▶ [Task 1] Transcribe the passage on church interior paintings word for word, starting with "The watercolour of" and going on through "church buildings today.".
▶ [Task 2] Write a continuation of the passage on church interior paintings, picking up after its final sentence.

▶ [Page text]

The main images of interiors are from cathedrals and churches. The paintings show the sweep of high arches and vast empty buildings. The churches are shadowed. Colours are muted, and their stained-glass windows are dimmed, if shown at all. These are reflections on the impact of the war on these places of worship. Cathedrals were situated in cities, standing tall and imposing, and making clear targets for enemy bombs. They are shown empty as soldiers perished in distant fields, and families mourned at home. They can also reflect glimmers of hope.
Carmichael’s lithograph of St. Paul’s Cathedral Church in Dundee has those hallmarks of vast space and curved arches, but it also features a woman and child walking down the aisle. They are some of the largest human figures featured in the collection paintings. They are in the foreground, close to the artist. There is hope conveyed by their presence. They appear unhurried as they walk along. This early piece was drawn around 1913 and captures a view of Scotland before the impact of two wars. Its inclusion in the collection speaks more about the committee that chose it, that they wanted to preserve this view of a Dundee church with its vast hopefulness and light.
The watercolour of Iona Cathedral is also another study of a church interior. This work is soft with muted tones. The light streams into the building and you see just a hint of colour in the corner of a cloth cover. No people give movement to the interior. The empty chairs sit in silent vigil, waiting for people to arrive to listen and reflect. As J. B. Salmond put it, “perhaps in the revolutions of the world, Iona may be some time again the instructress of the Western regions.” The image of Iona reveals a location waiting to be populated, like so many church buildings today.

▶ [Given information]
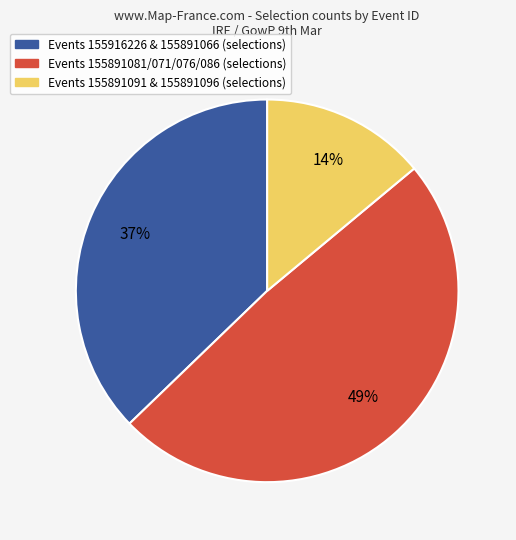

How many slices are in this pie chart?

3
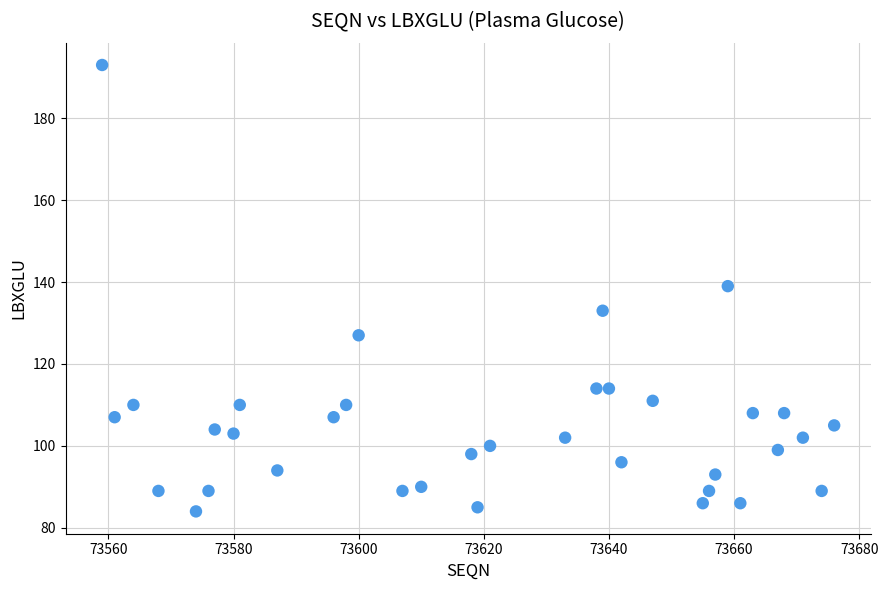

What is the range of X values (max minus min)?

117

▶ [Task result 1]
The watercolour of Iona Cathedral is also another study of a church interior. This work is soft with muted tones. The light streams into the building and you see just a hint of colour in the corner of a cloth cover. No people give movement to the interior. The empty chairs sit in silent vigil, waiting for people to arrive to listen and reflect. As J. B. Salmond put it, “perhaps in the revolutions of the world, Iona may be some time again the instructress of the Western regions.” The image of Iona reveals a location waiting to be populated, like so many church buildings today.

▶ [Task result 2]
The third interior featured this week is very different from the first two images. “A Byre in Benderloch” by George Pirie is no cathedral. It is a simple barn, full of straw and fluffy chickens. It is haphazard and crooked in construction. It lacks sharp details but seems to reflect a refuge for the farm animals. There is light streaming into the dim space, illuminating the birds within. The barn would not be a target for enemy aircraft, but this byre could eventually make way for a new barn or fall into disuse as people moved away from their farms. This was a humble and admiring view of a farm, and the safety it provides through shelter and sustenance.
Three interiors only make up a small part of the collection, but their views give us pause as we reflect on both the majestic and the mundane. We do not know if the byre in Benderloch still exists, but luckily both St. Paul’s Cathedral and Iona Cathedral have survived the decades, and now their greatest threats are the ravages of weather and time. Hopefully this week you take another look at your own interior views, maybe take a picture or draw something that can remind you about right now, and then sit back and try to see what it reflects about you.